Nothing like disabling the screen in the BIOS/UEFI. Guaranteed adrenaline
dd
stands for disk destroyer.It’s a true Unix tool: it does one thing really well and it’s up to the user to not fuck it up. Always double check the if= and of= before you hit enter on a dd! That’s how power works and I’d rather have power over my computer than have it be the other way around.
Yes, I’ve fucked up a few dd commands over the years. Lessons learned.
One thing I miss from Reddit is that all this software/hardware supremacy bullshit died out years ago.
I’m so fucking sick of these memes
I was on LinuxMasterRace, i’m not done yet.
As GNU/Linux user, I don’t like this meme too. I’ve seen this so many times that it’s not funny anymore. And if it was, it should be posted to c/linuxmemes, not here.
Never visited r/linuxmemes?
I have no beef with folks circle jerking in their own space, go for it. But having it constantly hammered in my feed is just annoying and toxic. May as well get in arguments about whose dad could beat up whose.
I don’t know why, but there’s a LOT of Linux users on here. Feels like it’s half tech nerds/programmer types.
look at mr “I never deleted the bootloader” here
Bad time for a typo. Can’t*
Thank you corrected it
The fun part is that I’ve actually done the “delete the bootloader” on purpose. We did it for operating systems class and then manually did the disk partition calculations to directly write a new bootloader into place. Once you’ve done that a few times you start to really really understand how the superblock, bootloader, and partitions work.
I had a dream the other night that I accidentally deleted the ls command and it broke a bunch of shit on my linux server.
Yet it still booted, and my mdadm raid array was still intact. I had to boot from a live CD to copy the command over.
As someone who knows enough about linux to run a ubuntu file server, but has never contributed to a meaningful open source project in his life, is this something that can actually happen?

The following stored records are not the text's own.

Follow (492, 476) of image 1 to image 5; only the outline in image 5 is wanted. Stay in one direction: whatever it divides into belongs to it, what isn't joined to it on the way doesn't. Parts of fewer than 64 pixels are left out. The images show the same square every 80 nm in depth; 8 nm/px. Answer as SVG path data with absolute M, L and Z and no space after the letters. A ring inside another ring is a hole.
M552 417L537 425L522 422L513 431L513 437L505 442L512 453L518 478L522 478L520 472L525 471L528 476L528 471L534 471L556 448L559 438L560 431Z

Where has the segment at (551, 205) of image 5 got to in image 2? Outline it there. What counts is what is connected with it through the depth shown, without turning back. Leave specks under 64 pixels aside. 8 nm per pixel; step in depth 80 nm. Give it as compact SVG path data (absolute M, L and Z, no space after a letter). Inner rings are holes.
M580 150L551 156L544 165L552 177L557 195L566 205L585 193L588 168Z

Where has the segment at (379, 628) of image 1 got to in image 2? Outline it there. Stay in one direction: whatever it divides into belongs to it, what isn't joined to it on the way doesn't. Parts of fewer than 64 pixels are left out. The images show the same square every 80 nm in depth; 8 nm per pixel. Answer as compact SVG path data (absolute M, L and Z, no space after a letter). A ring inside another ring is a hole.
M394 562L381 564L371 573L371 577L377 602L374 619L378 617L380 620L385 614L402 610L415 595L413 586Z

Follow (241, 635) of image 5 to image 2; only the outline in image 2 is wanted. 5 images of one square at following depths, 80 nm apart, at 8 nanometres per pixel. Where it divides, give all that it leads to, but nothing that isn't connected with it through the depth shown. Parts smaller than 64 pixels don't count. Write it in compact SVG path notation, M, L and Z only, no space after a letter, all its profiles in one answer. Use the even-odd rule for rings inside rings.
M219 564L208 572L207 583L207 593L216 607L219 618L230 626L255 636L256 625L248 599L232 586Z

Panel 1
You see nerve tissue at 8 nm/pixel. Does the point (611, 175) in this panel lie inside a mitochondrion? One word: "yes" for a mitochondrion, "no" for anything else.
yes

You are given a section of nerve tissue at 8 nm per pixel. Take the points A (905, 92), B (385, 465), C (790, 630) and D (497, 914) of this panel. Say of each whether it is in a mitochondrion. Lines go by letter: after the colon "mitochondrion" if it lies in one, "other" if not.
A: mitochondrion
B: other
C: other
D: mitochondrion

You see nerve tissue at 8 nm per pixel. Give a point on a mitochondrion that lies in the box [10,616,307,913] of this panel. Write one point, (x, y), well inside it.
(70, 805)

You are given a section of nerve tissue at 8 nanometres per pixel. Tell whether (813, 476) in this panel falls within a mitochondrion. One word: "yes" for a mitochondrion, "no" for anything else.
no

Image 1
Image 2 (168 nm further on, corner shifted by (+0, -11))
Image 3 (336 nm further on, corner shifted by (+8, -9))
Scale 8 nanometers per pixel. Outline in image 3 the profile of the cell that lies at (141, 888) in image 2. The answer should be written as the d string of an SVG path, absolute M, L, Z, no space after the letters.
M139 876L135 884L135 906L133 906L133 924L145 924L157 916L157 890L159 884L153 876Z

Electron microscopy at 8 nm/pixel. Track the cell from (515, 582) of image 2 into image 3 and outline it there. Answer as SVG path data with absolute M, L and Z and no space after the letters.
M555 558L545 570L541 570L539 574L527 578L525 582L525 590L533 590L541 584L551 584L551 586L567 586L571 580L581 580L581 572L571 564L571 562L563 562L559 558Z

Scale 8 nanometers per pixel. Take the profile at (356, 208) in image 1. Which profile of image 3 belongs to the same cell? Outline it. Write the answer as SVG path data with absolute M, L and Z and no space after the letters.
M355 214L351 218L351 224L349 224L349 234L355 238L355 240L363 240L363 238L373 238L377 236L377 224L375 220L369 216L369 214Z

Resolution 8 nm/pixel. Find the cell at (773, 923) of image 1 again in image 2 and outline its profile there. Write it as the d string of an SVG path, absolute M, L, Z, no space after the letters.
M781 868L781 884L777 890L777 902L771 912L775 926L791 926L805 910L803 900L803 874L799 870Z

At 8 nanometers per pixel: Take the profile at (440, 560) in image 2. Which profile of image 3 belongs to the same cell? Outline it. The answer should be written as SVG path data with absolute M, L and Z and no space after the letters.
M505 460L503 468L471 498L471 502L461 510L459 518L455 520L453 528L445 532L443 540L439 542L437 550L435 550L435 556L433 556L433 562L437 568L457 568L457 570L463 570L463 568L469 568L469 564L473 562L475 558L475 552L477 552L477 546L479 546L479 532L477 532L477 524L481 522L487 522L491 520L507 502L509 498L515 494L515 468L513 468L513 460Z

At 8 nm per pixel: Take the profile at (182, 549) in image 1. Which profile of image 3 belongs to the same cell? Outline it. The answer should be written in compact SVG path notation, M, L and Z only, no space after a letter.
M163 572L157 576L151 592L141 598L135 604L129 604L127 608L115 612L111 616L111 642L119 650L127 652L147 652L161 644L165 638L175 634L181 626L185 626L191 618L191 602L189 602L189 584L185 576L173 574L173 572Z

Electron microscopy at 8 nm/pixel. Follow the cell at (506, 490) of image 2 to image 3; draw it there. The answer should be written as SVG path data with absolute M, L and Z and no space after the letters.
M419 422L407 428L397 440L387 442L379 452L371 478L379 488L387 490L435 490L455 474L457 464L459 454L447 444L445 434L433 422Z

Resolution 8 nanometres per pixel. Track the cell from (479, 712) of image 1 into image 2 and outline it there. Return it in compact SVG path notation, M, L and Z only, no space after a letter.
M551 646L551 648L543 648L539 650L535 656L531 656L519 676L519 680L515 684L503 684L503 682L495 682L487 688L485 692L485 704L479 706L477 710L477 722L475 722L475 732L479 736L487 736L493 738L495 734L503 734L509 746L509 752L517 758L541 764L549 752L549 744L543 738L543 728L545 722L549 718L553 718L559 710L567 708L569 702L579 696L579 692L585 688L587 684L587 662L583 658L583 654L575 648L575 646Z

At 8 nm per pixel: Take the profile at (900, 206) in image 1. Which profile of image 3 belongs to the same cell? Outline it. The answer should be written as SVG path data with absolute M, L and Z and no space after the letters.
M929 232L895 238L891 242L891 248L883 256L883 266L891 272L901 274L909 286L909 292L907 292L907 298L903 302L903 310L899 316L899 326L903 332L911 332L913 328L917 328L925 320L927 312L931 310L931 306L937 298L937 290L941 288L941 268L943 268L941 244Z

Sure. There’s a story around somewhere of someone deleting basically all of /bin and was able to recover the live system
Yep, this was me a few weeks ago. I was running widows and linux dualboot on separate hard drives. I decided to reformat the windows drive since I was never using it. Apparently I had installed the bootloader to the drive which windows was on…
Yes. Also happened to me. Linux distros also do this (if you didn’t specify a separate boot partition), so next time you need to erase an OS, go into that partition, and remove the folder corresponding to the OS like “Windows” or “Ubuntu”.
Rm /bin/rm
When I first started using Arch Linux I swear I deleted my bootloader on accident like 4 times lol.
This joke is explained with a story by Neal Stephenson in his “The Hole Hawg of Operating systems”. It’s a short, but great read: http://www.team.net/mjb/hawg.html
To quote:
“But I never blamed the Hole Hawg; I blamed myself. The Hole Hawg is dangerous because it does exactly what you tell it to. It is not bound by the physical limitations that are inherent in a cheap drill, and neither is it limited by safety interlocks that might be built into a homeowner’s product by a liability-conscious manufacturer. The danger lies not in the machine itself but in the user’s failure to envision the full consequences of the instructions he gives to it.”
I mean, there’s a reason they don’t let you delete system32 anymore
It’s like one of the earliest troubleshooting joke memes. It just so happens people actually did that, and not because they wanted to do that.
But like on earlier versions of Windows you could absolutely delete any folder on the drive. I think there’s even a story about an uninstaller that accidentally deleted the entire root of the drive because it wasn’t written correctly.
The solution should be restricting such actions to root/admin, not preventing them entirely though.
I have done this a few days ago and im still struggling to set it back up but I like the freedom
All fun and games until immutable systems are the future of Linux
Just wondering, but is there anything regarding packages or flatpaks (and variants of them) that would make immutable systems a requirement in order to use your applications, or would it still be possible to use a regular distro?
I’m sure there wouldn’t really be any complaints regarding 90% of linux users using immutable systems, as long as applications weren’t “locked in” to using those exclusively.
Microsoft and Android have entered the chat
did you say immutable fun and games? We’re in!
If you’re running Linux with the French language add-on installed, you can delete it:
rm -fr /
Windows: “I’m trying really hard to be your friend, please love me”
Linux: “Lol you wanna fuck around and find out? Go ahead dude IDGAF”
FYI, Windows 3.11 let one fuck around in this way.